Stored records
____________________

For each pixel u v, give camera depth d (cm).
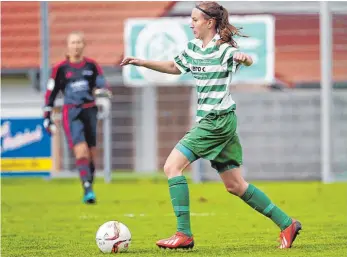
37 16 4062
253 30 3497
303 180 3697
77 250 1675
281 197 2873
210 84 1584
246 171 3691
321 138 3678
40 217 2334
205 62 1587
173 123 3862
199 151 1582
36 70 3975
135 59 1655
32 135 3444
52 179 3884
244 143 3684
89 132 2672
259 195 1623
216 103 1580
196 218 2252
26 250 1692
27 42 4031
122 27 4028
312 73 3953
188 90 3838
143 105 3869
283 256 1528
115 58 3959
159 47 3547
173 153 1591
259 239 1809
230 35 1595
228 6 3888
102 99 3581
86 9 4056
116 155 3891
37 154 3447
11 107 3478
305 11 3903
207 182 3572
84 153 2650
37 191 3222
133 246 1714
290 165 3691
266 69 3500
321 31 3512
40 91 3984
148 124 3875
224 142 1589
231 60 1574
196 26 1603
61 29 4034
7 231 2019
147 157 3884
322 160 3606
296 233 1636
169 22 3544
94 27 4028
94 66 2655
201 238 1834
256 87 3947
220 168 1616
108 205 2658
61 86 2664
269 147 3684
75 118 2636
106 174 3631
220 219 2225
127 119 3881
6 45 4028
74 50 2638
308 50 3972
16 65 3988
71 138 2645
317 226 2041
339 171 3656
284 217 1631
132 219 2261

____________________

## Work request:
Reproduce each entry verbatim, excluding any embedded images.

## Your response:
For each pixel u v, give camera depth d (cm).
37 16 4062
253 30 3497
303 180 3697
77 250 1675
281 197 2873
210 84 1584
246 171 3691
321 138 3678
40 217 2334
205 62 1587
173 123 3862
199 151 1582
36 70 3975
135 59 1655
32 135 3444
52 179 3884
244 143 3684
89 132 2672
259 195 1623
216 103 1580
196 218 2252
26 250 1692
27 42 4031
122 27 4028
312 73 3953
188 90 3838
143 105 3869
283 256 1528
115 58 3959
159 47 3547
173 153 1591
259 239 1809
230 35 1595
228 6 3888
102 99 3581
86 9 4056
116 155 3891
37 154 3447
11 107 3478
305 11 3903
207 182 3572
84 153 2650
37 191 3222
133 246 1714
290 165 3691
266 69 3500
321 31 3512
40 91 3984
148 124 3875
224 142 1589
231 60 1574
196 26 1603
61 29 4034
7 231 2019
147 157 3884
322 160 3606
296 233 1636
169 22 3544
94 27 4028
94 66 2655
201 238 1834
256 87 3947
220 168 1616
108 205 2658
61 86 2664
269 147 3684
75 118 2636
106 174 3631
220 219 2225
127 119 3881
6 45 4028
74 50 2638
308 50 3972
16 65 3988
71 138 2645
317 226 2041
339 171 3656
284 217 1631
132 219 2261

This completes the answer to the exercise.